Ela e o marido, o engenheiro Leonardo Vescovi, 37, afirmam que só conseguiram conciliar o próprio trabalho (na época, em “home office”) com as atividades dentro de casa por causa dos avós.   

“Os dois chegaram a criar brincadeiras para distrair as meninas e, ao mesmo tempo, ensiná-las sobre diferentes assuntos. Elas vão voltar às aulas na semana que vem e estão muito empolgadas”, citou.

Imagem ilustrativa da imagem Depois de 2 anos com avós, crianças vão para creches
As avós do pequeno Pedro Meireles Bassini foram a verdadeira rede de apoio para a advogada Patrícia Ribeiro Meireles Bassini |  Foto: Acervo Pessoal

Rede de apoio 

As avós do pequeno Pedro Meireles Bassini, de 1 ano e 11 meses, foram a verdadeira rede de apoio para a advogada Patrícia Ribeiro Meireles Bassini, 28. Em 2021, ela colocou o filho em uma creche, mas por problemas de saúde, teve de tirar e quem ficou com o menino para que ela e o marido Tassio Bassini Roriz, 35, pudessem trabalhar foram as avós Sandra Bassini, 62, e Carla Andrea Ribeiro Meireles, 51. 

“Minha sogra (Sandra), faz muita brincadeira educativa com ele. Essa rede de apoio é essencial, acho que  não conseguiria se não fosse o apoio delas. Agora, neste mês, ele vai começar a escolinha. Estou empolgada”, disse Patrícia.

Mais de 650 mil saíram do ensino infantil nos últimos anos

Em todo o País, mais de 650 mil crianças de até 5 anos saíram da escola entre 2019 e 2021, segundo o último Censo Escolar, divulgado pelo Instituto Nacional de Estudos e Pesquisas Educacionais Anísio Teixeira (Inep) nesta semana.

Segundo os dados, o número de matrículas na educação infantil registrou queda de 7,3%  durante o período, e de 9% em creches.

No Estado, o número de matrículas do ensino infantil também caiu, quando comparado entre 2020 e o último ano. Em 2020, foram registradas 130.162 matrículas nas creches de rede pública do Espírito Santo. Já em 2021, houve registro de 122.322 matrículas.

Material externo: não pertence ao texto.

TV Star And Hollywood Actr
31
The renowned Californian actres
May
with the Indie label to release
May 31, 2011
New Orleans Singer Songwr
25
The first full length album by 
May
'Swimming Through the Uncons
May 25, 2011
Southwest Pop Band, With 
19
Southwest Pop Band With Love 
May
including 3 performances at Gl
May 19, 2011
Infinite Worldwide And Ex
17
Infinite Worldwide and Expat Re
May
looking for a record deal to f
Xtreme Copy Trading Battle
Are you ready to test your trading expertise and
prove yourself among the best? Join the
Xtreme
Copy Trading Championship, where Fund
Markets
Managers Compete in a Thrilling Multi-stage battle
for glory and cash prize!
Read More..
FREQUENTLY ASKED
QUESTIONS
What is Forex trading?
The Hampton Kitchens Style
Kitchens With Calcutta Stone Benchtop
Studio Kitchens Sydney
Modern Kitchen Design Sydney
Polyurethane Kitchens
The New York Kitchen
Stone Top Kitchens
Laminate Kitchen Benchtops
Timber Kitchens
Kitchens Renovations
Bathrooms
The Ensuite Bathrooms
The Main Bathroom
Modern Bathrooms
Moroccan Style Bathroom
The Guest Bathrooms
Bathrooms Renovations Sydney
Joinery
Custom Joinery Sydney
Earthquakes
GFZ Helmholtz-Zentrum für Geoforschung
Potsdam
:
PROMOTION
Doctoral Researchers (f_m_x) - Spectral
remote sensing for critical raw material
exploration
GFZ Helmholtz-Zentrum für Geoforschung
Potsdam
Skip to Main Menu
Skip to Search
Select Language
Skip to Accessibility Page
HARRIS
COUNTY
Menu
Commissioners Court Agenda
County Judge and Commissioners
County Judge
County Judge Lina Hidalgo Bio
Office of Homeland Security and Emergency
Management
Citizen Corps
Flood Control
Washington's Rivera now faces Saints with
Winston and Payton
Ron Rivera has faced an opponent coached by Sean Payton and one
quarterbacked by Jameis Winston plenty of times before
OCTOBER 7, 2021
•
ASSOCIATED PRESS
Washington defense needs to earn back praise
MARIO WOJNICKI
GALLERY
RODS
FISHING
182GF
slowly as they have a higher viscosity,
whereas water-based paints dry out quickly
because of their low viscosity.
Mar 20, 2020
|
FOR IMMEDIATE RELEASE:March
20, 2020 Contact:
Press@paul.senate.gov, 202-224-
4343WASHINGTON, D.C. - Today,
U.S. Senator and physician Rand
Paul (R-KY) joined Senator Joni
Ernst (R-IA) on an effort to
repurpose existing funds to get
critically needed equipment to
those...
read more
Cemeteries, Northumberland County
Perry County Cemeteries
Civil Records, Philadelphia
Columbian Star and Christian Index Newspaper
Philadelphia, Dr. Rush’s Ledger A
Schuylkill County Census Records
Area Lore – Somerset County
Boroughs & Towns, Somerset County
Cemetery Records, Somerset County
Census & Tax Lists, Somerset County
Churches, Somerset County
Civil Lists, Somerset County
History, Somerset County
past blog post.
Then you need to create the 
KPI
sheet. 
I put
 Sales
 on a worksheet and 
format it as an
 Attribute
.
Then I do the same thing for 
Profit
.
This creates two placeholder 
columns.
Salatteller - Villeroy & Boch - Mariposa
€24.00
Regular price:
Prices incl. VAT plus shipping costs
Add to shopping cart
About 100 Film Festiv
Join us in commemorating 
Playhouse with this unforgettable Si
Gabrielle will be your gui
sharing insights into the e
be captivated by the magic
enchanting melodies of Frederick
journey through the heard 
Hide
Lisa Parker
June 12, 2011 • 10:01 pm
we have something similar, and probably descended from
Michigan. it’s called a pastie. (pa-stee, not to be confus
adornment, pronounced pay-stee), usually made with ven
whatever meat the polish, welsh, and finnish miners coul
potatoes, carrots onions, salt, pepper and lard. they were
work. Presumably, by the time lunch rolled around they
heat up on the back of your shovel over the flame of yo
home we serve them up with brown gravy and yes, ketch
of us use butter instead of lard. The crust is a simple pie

A doutora em Educação Edna Tavares pontuou que a situação é assustadora e que o censo mostra que as políticas públicas em educação devem ser levadas a sério.

“O Censo nos espelha o quantitativo, porém, mais que isso, tem de criar estratégias certeiras e urgentes que resgatem esses alunos de volta à escola, bem como o apoio às famílias desse grupo”, afirmou. Ela destacou ainda que a pandemia apontou que o ensino remoto não funcionou para toda a sociedade.

A professora da Ufes e doutora em Educação Cleonara Maria Schwartz ressaltou que a rede de apoio familiar no contexto pandêmico foi fundamental, mas que nem todas as crianças o tiveram.

“Infelizmente, nem todas as famílias puderam arcar e dar conta dessa rede de apoio, por questão de sobrevivência, profissional ou, até mesmo, por não compreender ou ter as mesmas ferramentas conceituais que os profissionais da educação têm para intervir”.